Set down exactly each line of the entries below, beginning at the one that contains "Serdecznie zapraszamy" and ending at the last, and no others.

*** Opening Records supplied ***

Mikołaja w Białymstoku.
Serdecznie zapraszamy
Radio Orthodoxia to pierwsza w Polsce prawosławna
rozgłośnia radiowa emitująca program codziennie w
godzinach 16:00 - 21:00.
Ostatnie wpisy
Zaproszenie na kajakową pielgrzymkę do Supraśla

*** Closing Records supplied ***

Output for this exercise:
Serdecznie zapraszamy
Radio Orthodoxia to pierwsza w Polsce prawosławna
rozgłośnia radiowa emitująca program codziennie w
godzinach 16:00 - 21:00.
Ostatnie wpisy
Zaproszenie na kajakową pielgrzymkę do Supraśla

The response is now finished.